SP Days: A Brief Note

For those who want to accelerate their losses, there’s an extension of the Speed Food concept called SP days. On an SP day, you eat only Speed and Protein Free Foods — so no pasta, rice, potatoes, or Free carbohydrates at all, just vegetables, fruit, meat, fish, eggs, and fat-free dairy. You still get your Healthy Extra A and your Syns.

SP days can shift the scales when losses have stalled, or give you a boost before a holiday or occasion. They work. But they’re not something I’d recommend diving into during your first few weeks — get the core plan solid first, and use SP days as a tool when you need them rather than a way of life.

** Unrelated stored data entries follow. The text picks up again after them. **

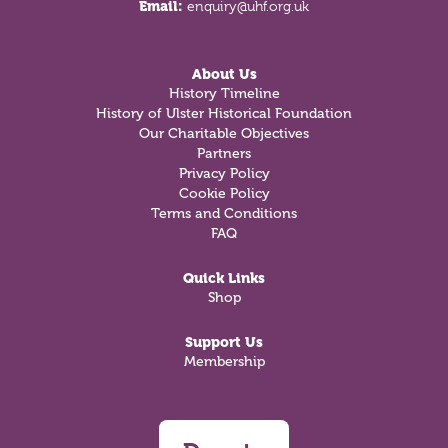
Email:
enquiry@uhf.org.uk
About Us
History Timeline
History of Ulster Historical Foundation
Our Charitable Objectives
Partners
Privacy Policy
Cookie Policy
Terms and Conditions
FAQ
Quick Links
Shop
Support Us
Membership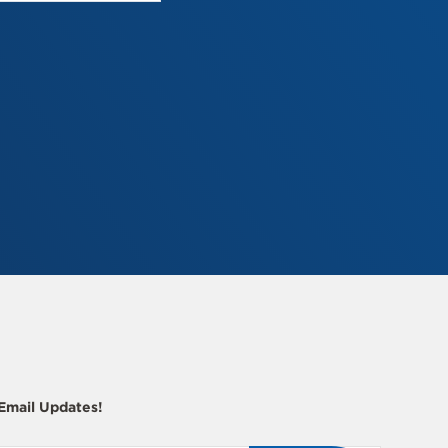
 Email Updates!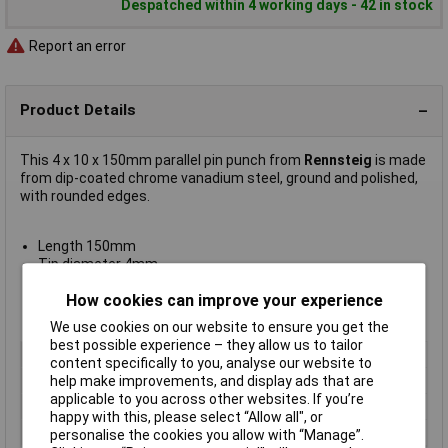
Despatched within 4 working days - 42 in stock
Report an error
Product Details
This 4 x 10 x 150mm parallel pin punch from
Rennsteig
is made
from dip-coated chrome vanadium steel, ground and polished,
with rounded edges.
Length 150mm
Tip diameter 4mm
Overall diameter 10mm
How cookies can improve your experience
Weight 70g
Manufacturer's part
450 004 0
We use cookies on our website to ensure you get the
best possible experience – they allow us to tailor
Type
Parallel pin punch
content specifically to you, analyse our website to
Shank Diameter
4mm
help make improvements, and display ads that are
applicable to you across other websites. If you’re
Length
150mm
happy with this, please select “Allow all", or
Material
Chrome Vanadium Steel
personalise the cookies you allow with “Manage”.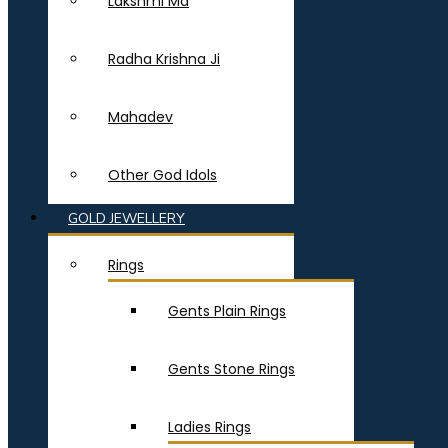
Lakshmi Ma
Radha Krishna Ji
Mahadev
Other God Idols
GOLD JEWELLERY
Rings
Gents Plain Rings
Gents Stone Rings
Ladies Rings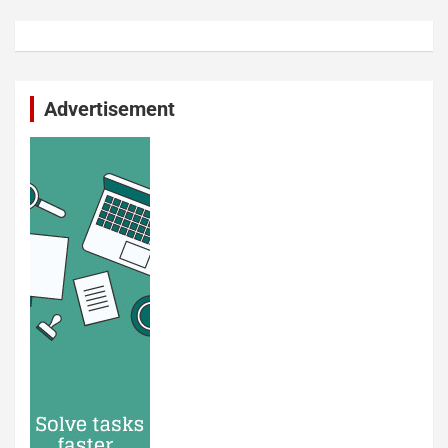
Advertisement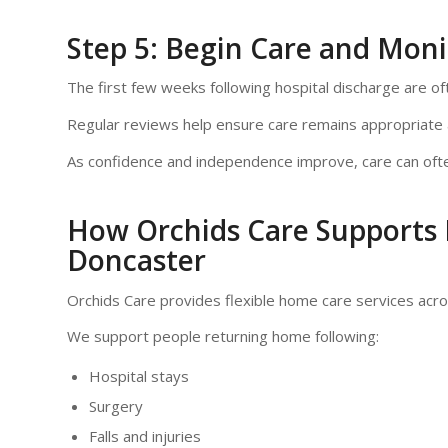
Step 5: Begin Care and Moni
The first few weeks following hospital discharge are o
Regular reviews help ensure care remains appropriate a
As confidence and independence improve, care can ofte
How Orchids Care Supports 
Doncaster
Orchids Care provides flexible home care services acr
We support people returning home following:
Hospital stays
Surgery
Falls and injuries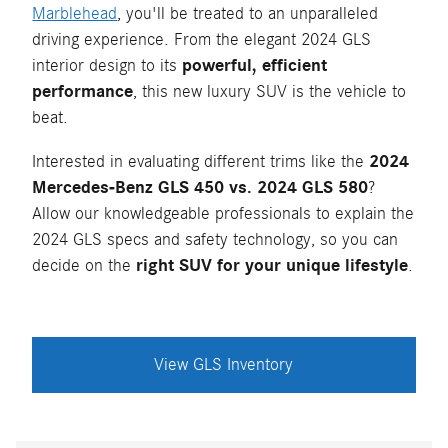
Marblehead
, you'll be treated to an unparalleled
driving experience. From the elegant 2024 GLS
interior design to its
powerful, efficient
performance
, this new luxury SUV is the vehicle to
beat.
Interested in evaluating different trims like the
2024
Mercedes-Benz GLS 450 vs. 2024 GLS 580
?
Allow our knowledgeable professionals to explain the
2024 GLS specs and safety technology, so you can
decide on the
right SUV for your unique lifestyle
.
View GLS Inventory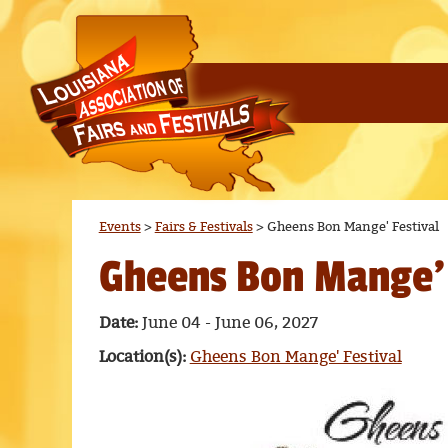
Events
>
Fairs & Festivals
>
Gheens Bon Mange' Festival
Gheens Bon Mange' 
Date:
June 04 - June 06, 2027
Location(s):
Gheens Bon Mange' Festival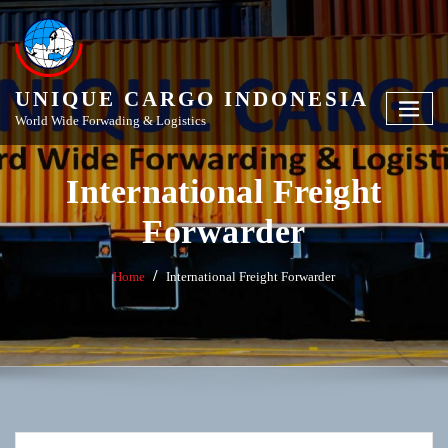
Skip
to
content
UNIQUE CARGO INDONESIA
World Wide Forwading & Logistics
International Freight
Forwarder
Home
International Freight Forwarder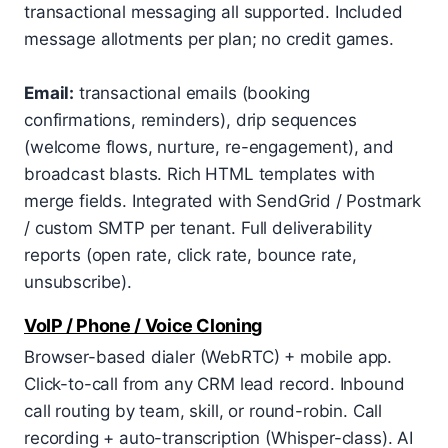
transactional messaging all supported. Included
message allotments per plan; no credit games.
Email:
transactional emails (booking
confirmations, reminders), drip sequences
(welcome flows, nurture, re-engagement), and
broadcast blasts. Rich HTML templates with
merge fields. Integrated with SendGrid / Postmark
/ custom SMTP per tenant. Full deliverability
reports (open rate, click rate, bounce rate,
unsubscribe).
VoIP / Phone / Voice Cloning
Browser-based dialer (WebRTC) + mobile app.
Click-to-call from any CRM lead record. Inbound
call routing by team, skill, or round-robin. Call
recording + auto-transcription (Whisper-class). AI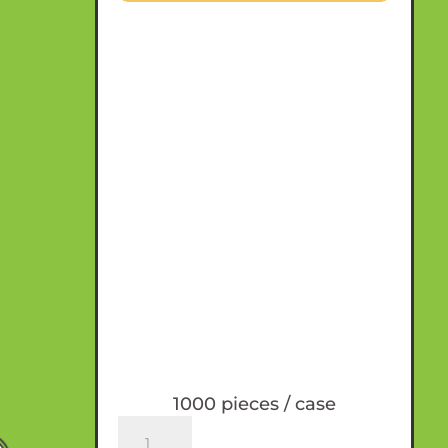
1000 pieces / case
SecondNature™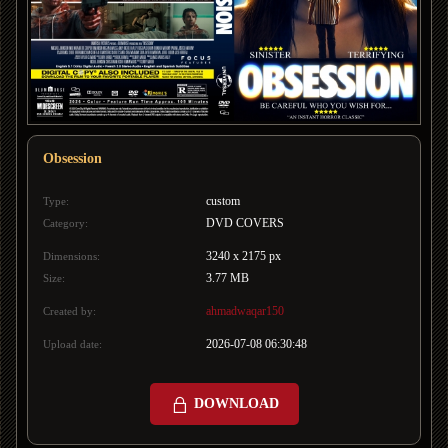
Obsession
custom
Type:
DVD COVERS
Category:
3240 x 2175 px
Dimensions:
3.77 MB
Size:
ahmadwaqar150
Created by:
2026-07-08 06:30:48
Upload date:
DOWNLOAD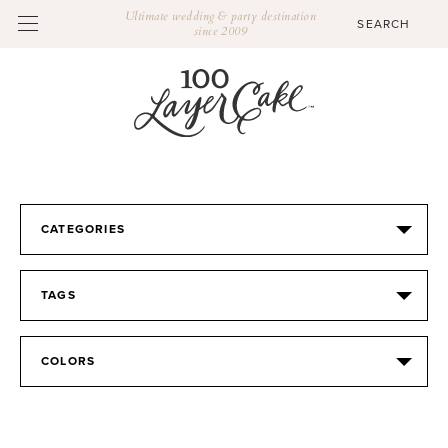
Ultimate wedding & party destination
since 2009
CATEGORIES
TAGS
COLORS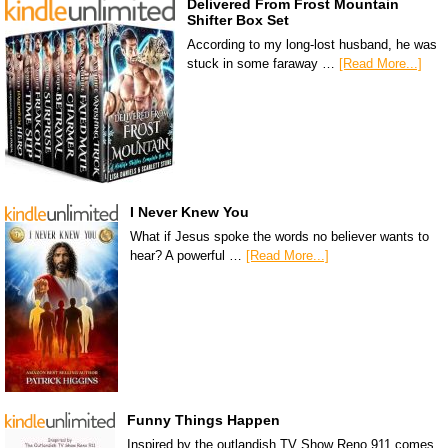
Delivered From Frost Mountain
Shifter Box Set
According to my long-lost husband, he was
stuck in some faraway …
[Read More...]
I Never Knew You
What if Jesus spoke the words no believer wants to
hear? A powerful …
[Read More...]
Funny Things Happen
Inspired by the outlandish TV Show Reno 911 comes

If you want to read more about them, I’ve covered the full approach in a separate guide.


Speed Foods aren’t complicated. They’re just the most filling, lowest-calorie category of what you’re already eating on the plan. Make them a generous, visible part of every meal — particularly dinner — and you’ll almost certainly notice the difference within a fortnight. The one-third rule is a nudge, not a prescription, but it’s a nudge that really works.